§ **The task**
Pictures do not belong in the copy; quote every entry below exactly.
+---+
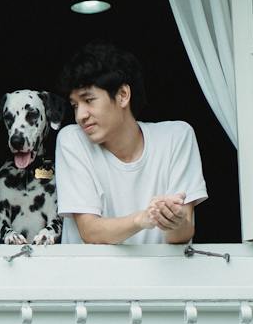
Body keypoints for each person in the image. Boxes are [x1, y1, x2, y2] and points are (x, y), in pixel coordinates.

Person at [55, 42, 207, 245]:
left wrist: (173, 220)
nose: (80, 115)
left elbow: (181, 234)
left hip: (160, 276)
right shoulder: (72, 140)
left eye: (89, 100)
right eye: (75, 105)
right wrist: (142, 219)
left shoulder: (176, 137)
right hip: (89, 276)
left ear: (122, 95)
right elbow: (90, 231)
+---+
§ **Answer area**
Body keypoints for each person in the image. Boxes are [x1, y1, x2, y2] and points are (x, y), in pixel coordinates.

Person at [55, 42, 207, 245]:
left wrist: (173, 220)
nose: (80, 115)
left elbow: (181, 234)
left hip: (160, 276)
right shoulder: (72, 140)
left eye: (89, 100)
right eye: (75, 105)
right wrist: (142, 219)
left shoulder: (176, 137)
right hip: (89, 276)
left ear: (122, 95)
right elbow: (90, 231)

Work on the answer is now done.